M. Nicastro a aussi évoqué le risque de pollution lié à la présence de plusieurs milliers de tonnes de mazout dans les réservoirs du navire. «La première phase a été d'entourer le navire de bouées flottantes, puis arrivera dans les prochains jours un bateau-citerne pour pomper le fioul», a-t-il dit.

Une troisième opération «encore à l'étude» pourrait consister en «un ancrage du navire pour éviter qu'il ne coule», a-t-il ajouté.

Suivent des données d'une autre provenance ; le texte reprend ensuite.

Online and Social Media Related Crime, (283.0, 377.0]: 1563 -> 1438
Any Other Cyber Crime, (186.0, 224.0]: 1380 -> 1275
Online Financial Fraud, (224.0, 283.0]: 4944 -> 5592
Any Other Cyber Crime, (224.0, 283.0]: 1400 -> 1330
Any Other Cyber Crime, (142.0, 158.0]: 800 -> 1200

Des experts de Smit Salvage, la société néerlandaise qui devra procéder au pompage du carburant, se sont déclarés prêts à entamer l'opération.

«On était déjà prêt hier, mais on attend le feu vert des autorités. Nous sommes en train de procéder aux derniers réglages», a dit à l'AFP un de ses représentants, Rene Robben.

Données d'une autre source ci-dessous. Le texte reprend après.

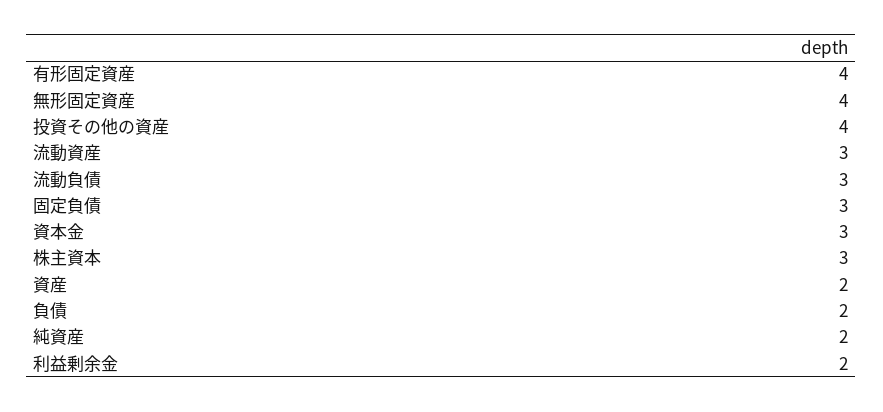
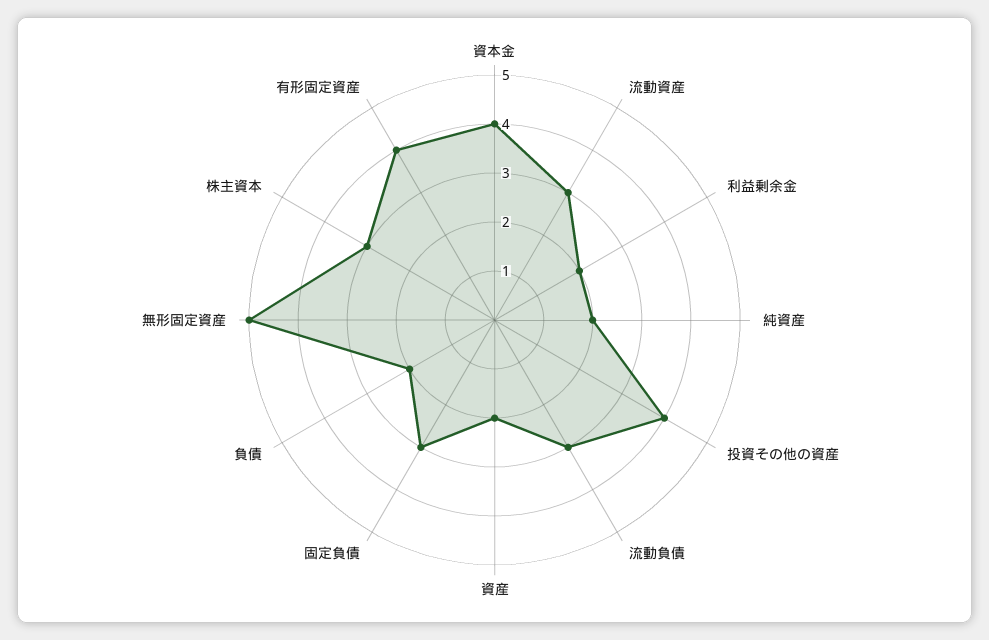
無形固定資産: 4 -> 5
資本金: 3 -> 4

Cette opération est urgente, car si elles se déversaient dans la mer, les 2400 tonnes de carburant provoqueraient une marée noire dans l'archipel toscan, classé réserve naturelle pour la qualité de sa flore et de sa faune.

En début de soirée, le conseil des ministres réuni à Rome a décidé de décréter l'état de catastrophe naturelle dans la zone.

Le gouvernement, qui prévoit aussi un durcissement de la réglementation sur la circulation des navires aux abords des côtes, a nommé le chef de la Protection civile italienne, Franco Gabrielli, commissaire extraordinaire pour gérer la situation d'urgence liée au naufrage.

«Nous devons nous préparer au pire», a averti Leonardo Marras, le président de la province de Grosseto, dont dépend l'île du Giglio, qui envisage de se constituer partie civile dans la procédure judiciaire en cours.

Mais selon les spécialistes, il serait dangereux d'effectuer le pompage - une opération très compliquée - tout en réalisant les recherches.

En attendant, la société propriétaire du navire, Costa Crociere, a continué d'accabler son commandant, Francesco Schettino, accusé par la justice italienne d'homicides multiples par imprudence, naufrage et abandon de navire, pour lesquels il encourt jusqu'à 15 ans de prison.

Il a menti à ses responsables à terre en expliquant la situation, a estimé vendredi le patron de la société, Pier Luigi Foschi, qui a aussi annoncé la clôture d'une procédure d'embauche de 20 personnes.

Le commandant «ne nous a pas dit la vérité», a déclaré M. Foschi. «Malheureusement, l'équipage lui non plus n'a pas reçu les informations exactes de sa part sur la gravité de la situation», a-t-il déploré.

La justice et la société-mère du navire, qui lui a retiré toute protection juridique (ce qui signifie qu'il doit désormais payer lui-même son avocat), reprochent aussi à M. Schettino d'avoir énormément tardé à reconnaître la gravité de la situation.

Placé en détention peu après le naufrage, il a été assigné à résidence mardi, dans sa maison à Meta di Sorrento, au sud de Naples, sur la Côte amalfitaine. Son avocat a annoncé vendredi un recours contre cette décision.

Depuis leur retour au pays natal, des membres philippins de l'équipage ont multiplié les témoignages accablants pour le commandant, qui selon l'aumônier de bord, le père Taffaele Malena, a «pleuré comme un enfant» dans ses bras après la tragédie.

«Sa faute est d'avoir abandonné le bateau alors que l'équipage, dont nous les Philippins, s'efforçait de sauver les passagers», a déclaré Benigno Ignacio, un cuisinier du navire, au journal Philippine Daily Inquirer.

Des passagers rescapés ont raconté que nombre de chaloupes surchargées n'avaient pu être manoeuvrées qu'avec l'aide de serveurs ou de cuisiniers - des «anges philippins», disent certains survivants - transformés en marins improvisés.

Pour mieux comprendre le déroulement de la tragédie, la police a été chargée par le parquet de rechercher toutes les vidéos tournées à bord par des passagers avec leurs téléphones portables. Une dizaine ont déjà été récupérées.